Sabaton is undeniably one of the most successful bands when it comes to delivering historical themes, and it makes sense that they chose power metal from the start. Still, I feel that over time they’ve leaned more and more toward sounding like background music for an epic narration—and honestly, that gets boring for me. Why does it feel that way? Especially since I only know a handful of Sabaton songs to begin with.

Maybe it really just comes down to taste. Being served mid-tempo anthems across most of the eleven tracks makes this album feel like attending a Monday morning ceremony over and over again. Sure, “Templars,” placed up front, at least tries to dress itself up with choir layers—which, oddly enough, reminded me of ABBA’s “Lay All Your Love on Me.” Even after a full listen, I kept thinking that Sabaton might actually work better if they shifted genres, maybe toward pop or even post-punk, especially considering the less punchy drum sound and Joakim Brodén’s very dominant in baritone vocals here. Haha. Then there’s “Lightning at the Gates,” which feels like a straight clone of “The Lost Battalion,” with a chorus that, in my head, adds a slowed-down hint of Alestorm’s “Keelhauled.”

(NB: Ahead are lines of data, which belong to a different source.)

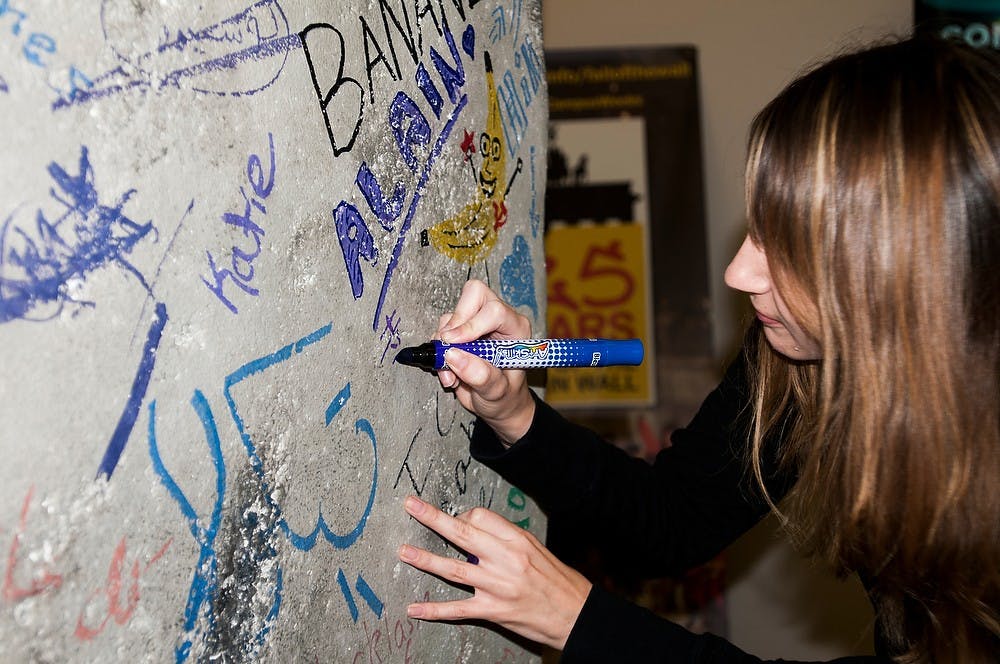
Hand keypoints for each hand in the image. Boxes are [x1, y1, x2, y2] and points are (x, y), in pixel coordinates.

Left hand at [398, 496, 591, 650]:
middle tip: (411, 506)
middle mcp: (504, 560)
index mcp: (516, 540)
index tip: (457, 521)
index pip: (480, 517)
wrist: (575, 613)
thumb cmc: (557, 579)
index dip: (463, 517)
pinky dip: (433, 610)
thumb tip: (474, 529)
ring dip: (425, 559)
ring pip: (453, 569)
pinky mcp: (492, 611)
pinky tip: (414, 608)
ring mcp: (496, 586)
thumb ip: (504, 538)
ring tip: (404, 552)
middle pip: (461, 534)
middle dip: (432, 518)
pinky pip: (457, 609)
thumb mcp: (535, 548)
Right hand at [435, 279, 535, 444]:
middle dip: (456, 321)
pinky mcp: (460, 332)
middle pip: (474, 294)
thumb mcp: (498, 393)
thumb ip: (481, 376)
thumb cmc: (506, 397)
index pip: (494, 310)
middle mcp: (498, 320)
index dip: (471, 324)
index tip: (454, 343)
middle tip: (449, 348)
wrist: (498, 405)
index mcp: (516, 328)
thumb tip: (454, 355)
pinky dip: (439, 352)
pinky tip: (449, 372)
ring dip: (444, 344)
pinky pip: (442, 330)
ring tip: (452, 374)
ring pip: (452, 315)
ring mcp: (477, 323)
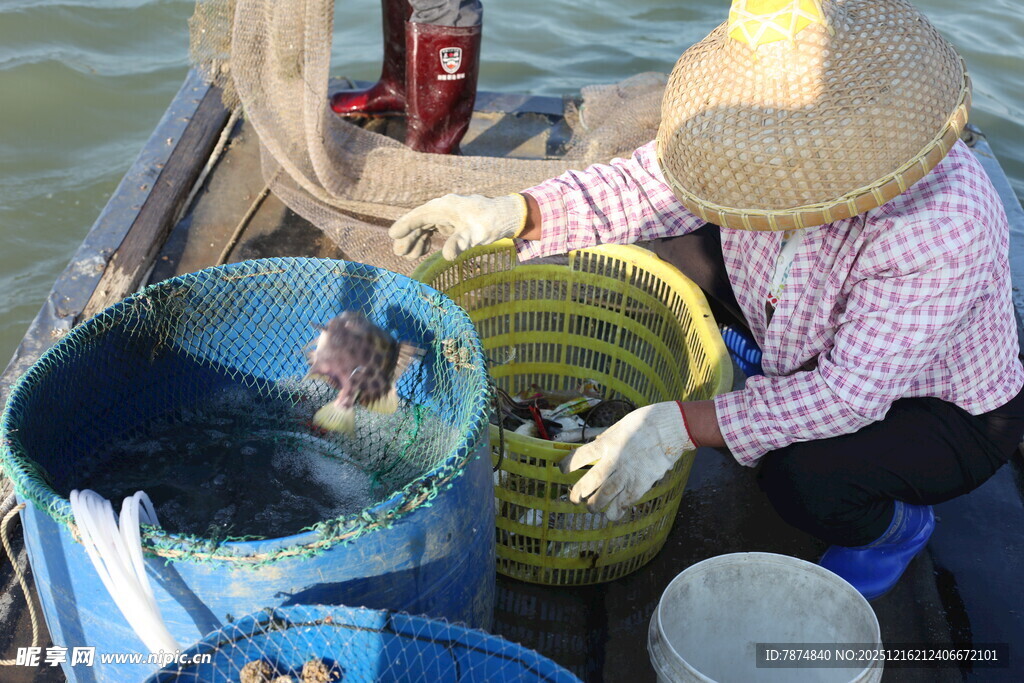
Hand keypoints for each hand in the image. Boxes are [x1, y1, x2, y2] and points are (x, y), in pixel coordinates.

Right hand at [389, 193, 527, 260]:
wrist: (505, 217)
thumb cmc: (489, 223)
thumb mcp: (474, 235)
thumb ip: (459, 243)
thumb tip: (446, 256)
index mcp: (445, 206)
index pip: (420, 215)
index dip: (405, 225)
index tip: (393, 235)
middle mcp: (443, 207)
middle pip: (420, 222)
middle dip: (408, 237)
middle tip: (399, 253)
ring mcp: (446, 214)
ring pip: (425, 226)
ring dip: (416, 240)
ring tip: (408, 257)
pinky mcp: (450, 221)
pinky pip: (432, 229)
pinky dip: (425, 240)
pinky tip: (421, 252)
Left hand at [558, 402, 695, 520]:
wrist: (671, 426)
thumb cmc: (646, 421)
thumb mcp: (619, 426)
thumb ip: (605, 439)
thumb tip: (594, 447)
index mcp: (607, 443)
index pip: (580, 456)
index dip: (567, 465)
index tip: (562, 470)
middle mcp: (614, 460)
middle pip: (590, 482)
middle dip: (579, 493)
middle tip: (575, 499)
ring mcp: (628, 472)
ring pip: (606, 495)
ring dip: (596, 505)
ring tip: (592, 509)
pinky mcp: (643, 482)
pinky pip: (627, 500)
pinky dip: (618, 509)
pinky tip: (613, 514)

As the third Sabaton release I’ve tried, Legends only offers two tracks that feel genuinely energetic: “Hordes of Khan” and “Maid of Steel.” Of those two, “Maid of Steel” is the only one that immediately grabbed my attention on first listen; the other took a while to sink in.

So, in the end, Legends was lucky enough to be played at 1 a.m., which helped me sit through the entire album thanks to a vague gothic/post-punk vibe I somehow felt—sorry if that’s an exaggeration—instead of truly engaging with epic historical storytelling. Unfortunately, the lyrics themselves didn’t land effectively for me in my current state. As a result, this isn’t a Sabaton album I find particularly compelling.